Monday, July 23, 2012

“It is better to be hated for what you are than to be loved for what you are not.”

My decision to start blogging partly stemmed from an experience I recently had involving my inability to open up and trust someone. By the time I was ready to open up, it was too late. Someone else was able to do what I couldn't and I missed my chance to possibly grow closer to this person.

I was laying in bed one night upset with myself for not having the ability to be me and I realized that I don't even know me. I could stare at my reflection for hours and not really know the person looking back at me. It's a strange feeling that I don't believe I can fully describe, but I came to the realization that because I don't know me...no one else really has either. My whole life..my parents, my brother, boyfriends, friends... has anyone gotten to really see me for who I am?

Due to my experiences growing up, I think that I have become so afraid to be comfortable in my own skin and it does not have to do with anything physical. I am comfortable with my body...it's about who I am as a human being that I am disconnected from. Our mundane lives get in the way of us having the ability to dig deep inside ourselves...at least in mine. In my own life, I feel like everyone I know has only scratched the surface of who I am. Some have just not wanted to get to know me and I think that's a shame as I pride myself on treating everyone equally and I'm a caring guy. It isn't enough for me to go about what I see as a transparent everyday life. I want to have a deeper connection with a least one other person in my life. Hopefully someday that will be the man I marry. In the meantime, I want to have that connection with myself. Blogging has given me the opportunity to step back and write about my feelings and my experiences, allowing me to understand myself better and to allow others to get to know me on a deeper level.

“It is better to be hated for what you are than to be loved for what you are not.” Andre Gide. I found this quote online the other day and I fell in love with it.

The feedback I received from others regarding my last blog was very touching.  I'm not sorry for what happened to me in my youth because it caused me to test my inner strength and it has carried me through. When I take the time and think about what qualities I consider are my strongest, my inner strength, is the one that I always pride myself on. No matter what shit happens to me on a daily basis, I can take it. I don't let fear or sadness take control of me. I will give myself a moment to take in that emotion and let it overpower me but I will force it out as quickly as it came in. I'll never be a pessimist...it is just not in my nature and as much I look back and think about how I had some really fucked up times in my life there is always someone out there who has it a lot worse than I.
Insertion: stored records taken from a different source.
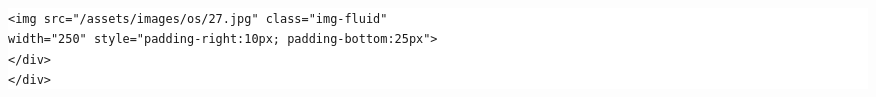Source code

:    <img src="/assets/images/os/27.jpg" class="img-fluid" 
    width="250" style="padding-right:10px; padding-bottom:25px">
    </div>
    </div>
</div>
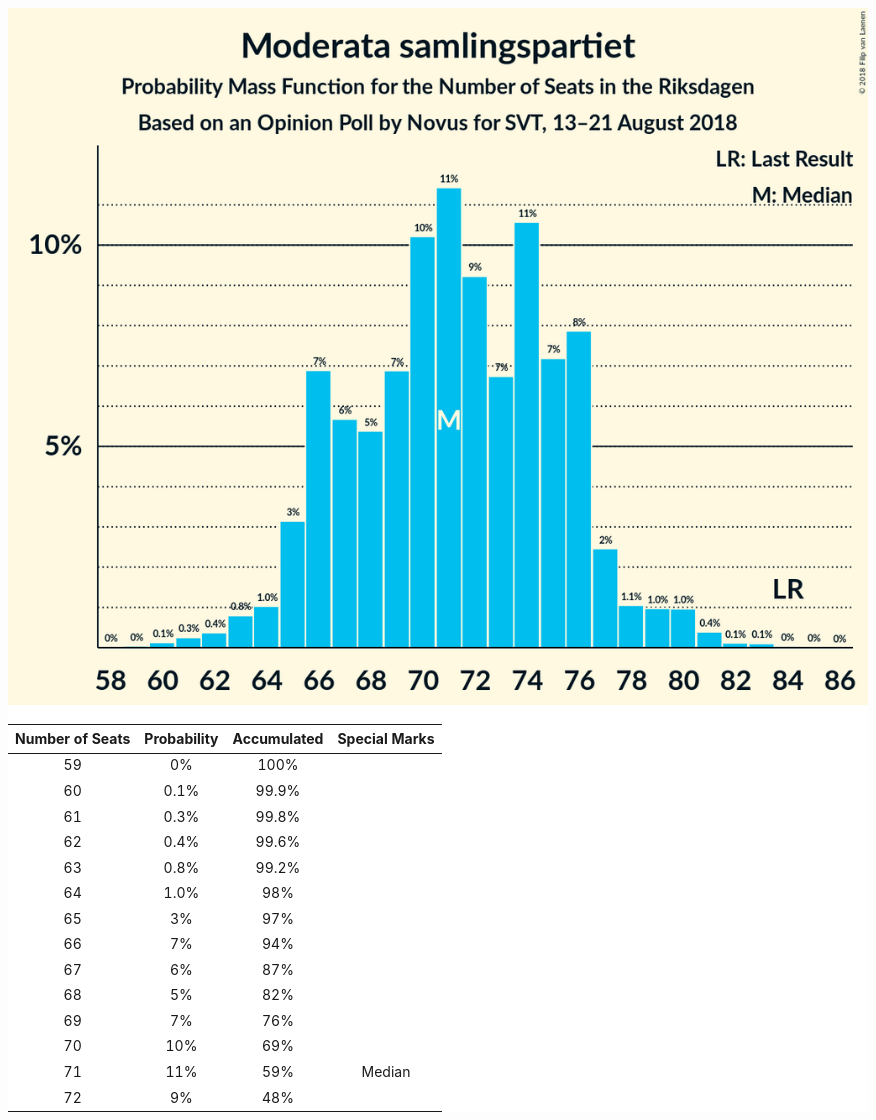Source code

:![Graph with seats probability mass function not yet produced](2018-08-21-Novus-seats-pmf-moderatasamlingspartiet.png "Seats Probability Mass Function")

| Number of Seats | Probability | Accumulated | Special Marks |
|:---------------:|:-----------:|:-----------:|:-------------:|
| 59 | 0% | 100% |  |
| 60 | 0.1% | 99.9% |  |
| 61 | 0.3% | 99.8% |  |
| 62 | 0.4% | 99.6% |  |
| 63 | 0.8% | 99.2% |  |
| 64 | 1.0% | 98% |  |
| 65 | 3% | 97% |  |
| 66 | 7% | 94% |  |
| 67 | 6% | 87% |  |
| 68 | 5% | 82% |  |
| 69 | 7% | 76% |  |
| 70 | 10% | 69% |  |
| 71 | 11% | 59% | Median |
| 72 | 9% | 48% |  |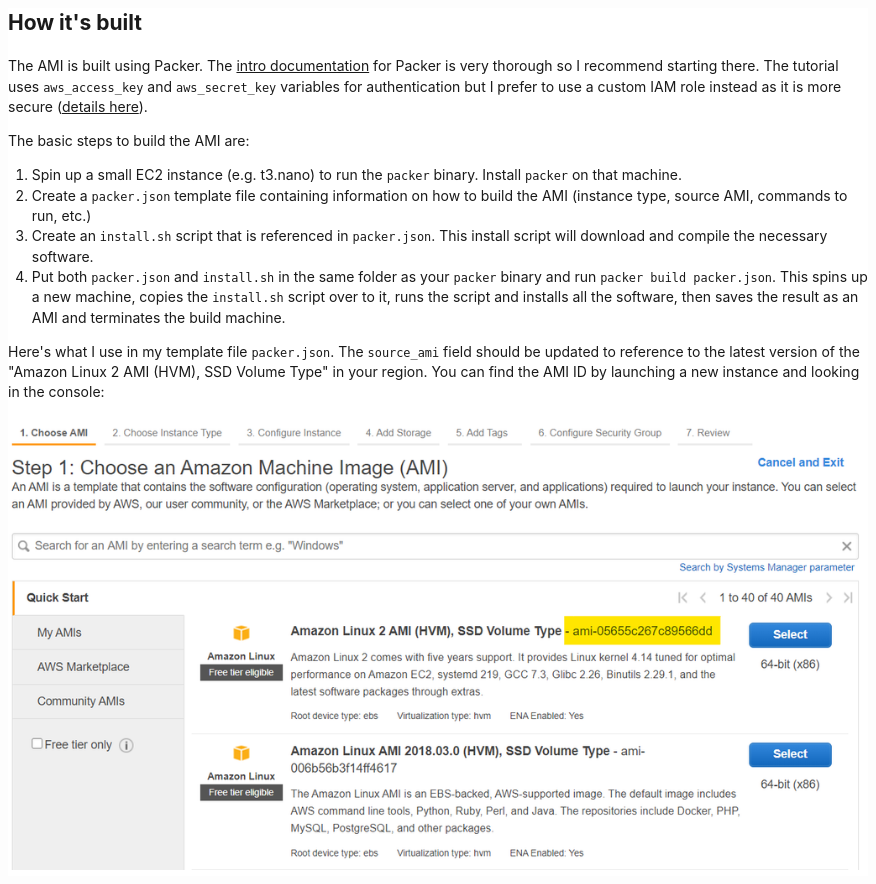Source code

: ## How it's built

The AMI is built using Packer. The
[intro documentation](https://www.packer.io/intro) for Packer is very thorough
so I recommend starting there. The tutorial uses `aws_access_key` and
`aws_secret_key` variables for authentication but I prefer to use
a custom IAM role instead as it is more secure
([details here](https://www.packer.io/docs/builders/amazon#iam-task-or-instance-role)).

The basic steps to build the AMI are:

1. Spin up a small EC2 instance (e.g. t3.nano) to run the `packer` binary.
   Install `packer` on that machine.
2. Create a `packer.json` template file containing information on
   how to build the AMI (instance type, source AMI, commands to run, etc.)
3. Create an `install.sh` script that is referenced in `packer.json`. This
   install script will download and compile the necessary software.
4. Put both `packer.json` and `install.sh` in the same folder as your `packer`
   binary and run `packer build packer.json`. This spins up a new machine, copies
   the `install.sh` script over to it, runs the script and installs all the
   software, then saves the result as an AMI and terminates the build machine.

Here's what I use in my template file `packer.json`. The `source_ami`
field should be updated to reference to the latest version of the
"Amazon Linux 2 AMI (HVM), SSD Volume Type" in your region. You can find the
AMI ID by launching a new instance and looking in the console:

![Finding the latest AMI ID](ami_id.png)
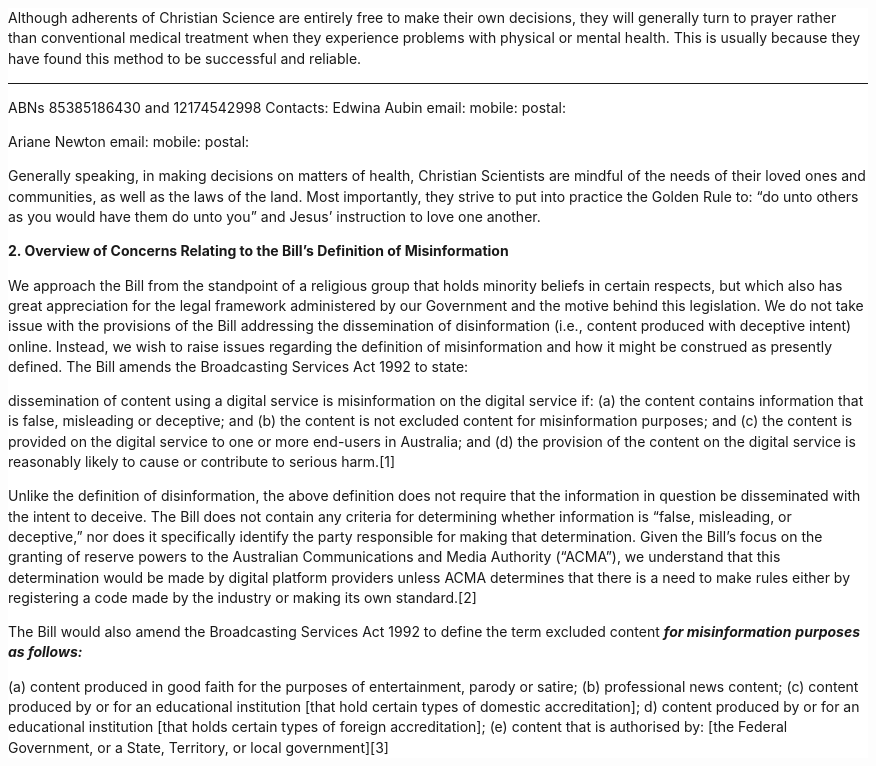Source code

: Although adherents of Christian Science are entirely free to make their own decisions, they will
generally turn to prayer rather than conventional medical treatment when they experience problems
with physical or mental health. This is usually because they have found this method to be successful
and reliable.


-----

ABNs 85385186430 and 12174542998
Contacts: Edwina Aubin email: mobile: postal:

Ariane Newton email: mobile: postal:

Generally speaking, in making decisions on matters of health, Christian Scientists are mindful of the
needs of their loved ones and communities, as well as the laws of the land. Most importantly, they
strive to put into practice the Golden Rule to: “do unto others as you would have them do unto you” and
Jesus’ instruction to love one another.

**2. Overview of Concerns Relating to the Bill’s Definition of Misinformation**

We approach the Bill from the standpoint of a religious group that holds minority beliefs in certain
respects, but which also has great appreciation for the legal framework administered by our
Government and the motive behind this legislation. We do not take issue with the provisions of the Bill
addressing the dissemination of disinformation (i.e., content produced with deceptive intent) online.
Instead, we wish to raise issues regarding the definition of misinformation and how it might be
construed as presently defined. The Bill amends the Broadcasting Services Act 1992 to state:

dissemination of content using a digital service is misinformation on the digital service if:
(a) the content contains information that is false, misleading or deceptive; and
(b) the content is not excluded content for misinformation purposes; and
(c) the content is provided on the digital service to one or more end-users in Australia; and
(d) the provision of the content on the digital service is reasonably likely to cause or contribute
to serious harm.[1]

Unlike the definition of disinformation, the above definition does not require that the information in
question be disseminated with the intent to deceive. The Bill does not contain any criteria for
determining whether information is “false, misleading, or deceptive,” nor does it specifically identify the
party responsible for making that determination. Given the Bill’s focus on the granting of reserve
powers to the Australian Communications and Media Authority (“ACMA”), we understand that this
determination would be made by digital platform providers unless ACMA determines that there is a
need to make rules either by registering a code made by the industry or making its own standard.[2]

The Bill would also amend the Broadcasting Services Act 1992 to define the term excluded content
**_for misinformation_** **_purposes as follows:_**

(a) content produced in good faith for the purposes of entertainment, parody or satire;
(b) professional news content;
(c) content produced by or for an educational institution [that hold certain types of domestic
accreditation];
d) content produced by or for an educational institution [that holds certain types of foreign
accreditation];
(e) content that is authorised by: [the Federal Government, or a State, Territory, or local
government][3]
There was a time in my life where I resented my parents for making so many wrong choices in life and I was so envious of my friends who had parents that could actually support them through College and beyond. I didn't want everything handed to me, but I wanted some help when I needed it. I don't blame my mom as much as my dad, because many of his choices caused our family problems, but I was so angry at both of them. Now that I am older and mature I look at what they sacrificed just to give my brother and I the little that we could have and I respect them a bit more. Growing up I lived in a one bedroom apartment in Yonkers. My parents didn't have a bedroom, they slept on a mattress in the living room and my brother and I shared a bedroom. First we had bunkbeds and then as we got older that bedroom pretty much was split in half. You could tell which half was mine by the Zack Morris and NKOTB pictures I had on my wall from Teen Beat magazine.  This lifestyle was normal to me and I just assumed living in a house was a major luxury I'd never come to know.

When my mom was diagnosed with Multiple Sclerosis, I was about 10 or 11 and when I reached my teenage years I was embarrased to be seen with her. How selfish was I....right? I just wanted a mom who could walk normally and we didn't get stared at whenever I had to help her walk with her arm around mine. It was a struggle in school and a struggle at home especially by 15 when my Dad left my mom for another woman. It was just me having to take care of her, taking her to rehab, helping her around the house, helping her up when she would fall. One time I had come home from school after a day of mental abuse to find my mom laying on the bathroom floor because she fell and couldn't get back up. By the time I reached 18 I felt guilty for leaving for college, but even more guilty for parts of me not caring. I needed out. The point is despite the mental and physical pain my mom has endured for so long which led to depression at times, she has remained strong. That has to be where I get my inner strength and I hope one day I can carry that inner strength on to a child of my own.